Employees already furloughed from sequestration will stop earning time off first.

As the government shutdown approaches its third week, federal employees stand to lose their ability to accrue time off while on furlough status.

Guidance from the Office of Personnel Management and the Defense Department dictates that federal employees will not accrue annual or sick leave in the pay period in which they cross the threshold of 80 hours in non-pay status in a given year. Many Defense civilians have already reached that limit due to the six sequestration-related furlough days over the summer and the four shutdown furlough days taken before Secretary Chuck Hagel called them back to work.

Most of the rest of the furloughed federal workforce would reach the 80-hour threshold next week, should Congress fail to strike a deal to reopen government. Some non-Defense agencies also took to furloughing workers for several days due to sequestration, meaning some employees who were furloughed both over the summer and during the shutdown also have already reached 80 hours of non-pay status. Leave accrual would remain suspended for each 10-workday period in which employees remain furloughed.

While OPM told The Washington Post no decision has been made about restoring potentially lost annual and sick leave, the Pentagon’s memorandum says, “If Congress restores pay to furloughed employees, any lost leave will also be restored.”

The House has passed a bill to restore retroactive pay to furloughed federal employees upon the government’s reopening, but the legislation is stuck in the Senate.

Federal employees earn between four and eight hours of leave per pay period, depending on their years of service. 

Excepted employees who are forced to work during the shutdown are prohibited from taking either sick or annual leave.
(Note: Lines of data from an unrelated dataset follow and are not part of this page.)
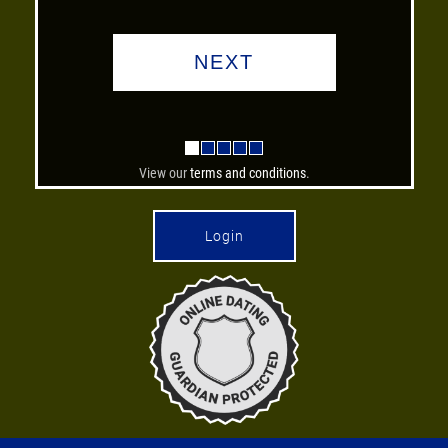
View our
terms and conditions
.
Login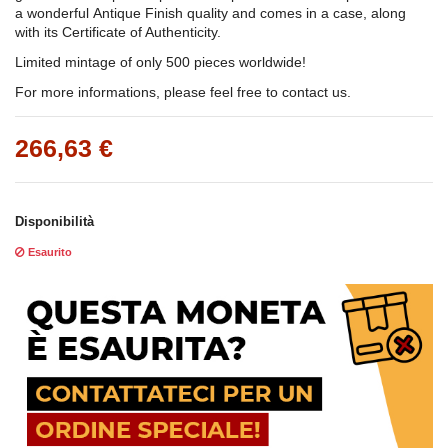
a wonderful Antique Finish quality and comes in a case, along
with its Certificate of Authenticity.
Limited mintage of only 500 pieces worldwide!
For more informations, please feel free to contact us.
266,63 €
Disponibilità
Esaurito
If excepted or exempted workers cannot attend work while the shutdown is in place, they must enter furlough status.

Employees reporting for duty during the shutdown also are prohibited from taking paid time off under the 1993 Family and Medical Leave Act. They can, however, take the 12 weeks of unpaid leave to which FMLA entitles them, according to Mathew Tully, the founding partner at the Tully Rinckey law firm. Tully suggests, however, that excepted workers instead opt into furlough status, as it would not impact their FMLA time and would open them up to the possibility of receiving back pay.